Para o Fundo de População das Nações Unidas (UNFPA), essa estrutura demográfica representa um potencial de crescimento econômico, uma vez que a proporção da população em idade ativa — de 15 a 64 anos — é substancialmente maior do que a parcela fora dessa faixa etária.
É o chamado “bônus demográfico”, que cria condições favoráveis ao desenvolvimento mas tem duração limitada – no caso do Brasil, essa janela de oportunidade começa a se fechar a partir da década de 2020, em função principalmente do aumento do número de idosos.
“Temos atualmente a maior população jovem da história, um capital humano inestimável que pode contribuir de forma decisiva para o alcance dos Objetivos de Desenvolvimento Sustentável com inclusão social definidos pela Agenda 2030 da ONU”, explica o representante do UNFPA no Brasil, Jaime Nadal.
“Mas, para que isso ocorra, é necessário assegurar os direitos dessa juventude, com investimentos em educação de qualidade, emprego e renda decentes, segurança e acesso à saúde, em especial à saúde sexual e reprodutiva, para que estas e estes jovens possam desenvolver seus projetos de vida e seu pleno potencial”, acrescenta.
Para o especialista, jovens devem ser incluídos em processos decisórios. “Pessoas jovens saudáveis, educadas, produtivas e engajadas podem ajudar a quebrar o ciclo intergeracional de pobreza e contribuir mais plenamente para suas comunidades e nações”, afirma.
ONU em defesa da juventude brasileira
O UNFPA trabalha para promover as aspirações da juventude e colocar as pessoas jovens no centro dos esforços nacionais e globais de desenvolvimento, sendo esse um dos pilares da sua atuação no Brasil.

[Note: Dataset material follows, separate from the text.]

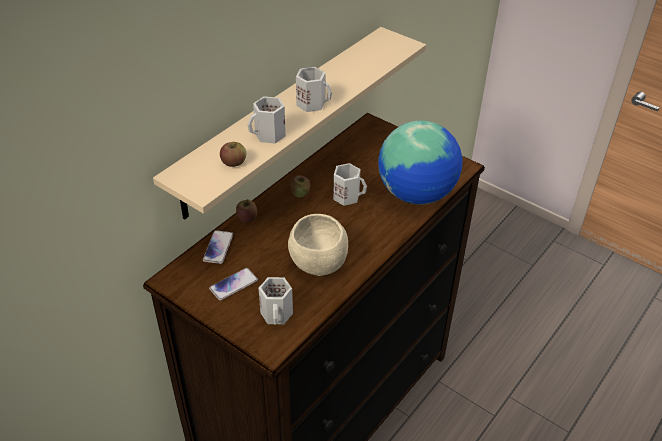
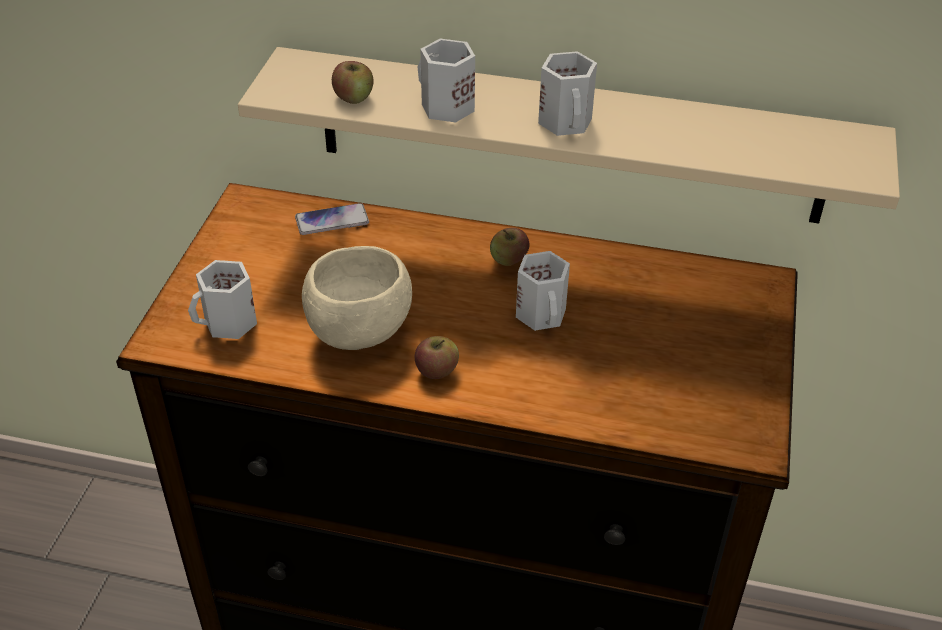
camera: 65 degrees right, 0 degrees up
(233, 285) = (265, 261): phone -> none
(247, 218) = (413, 225): apple -> apple (436, 370)
(417, 194) = (616, 400): globe -> none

O Fundo coordena, juntamente com a Secretaria Nacional de Juventude, o Grupo Assessor Interagencial sobre Juventude. Formado por 10 agências da ONU e pelo Conselho Nacional de Juventude, o organismo é um espaço de diálogo entre o governo, a sociedade civil e a Organização Internacional.
O UNFPA e outras agências das Nações Unidas têm atuado em várias frentes, apoiando ações afirmativas para diminuir as desigualdades étnico-raciais, desenvolvendo programas de capacitação com jovens de áreas vulneráveis e ajudando também no combate à violência.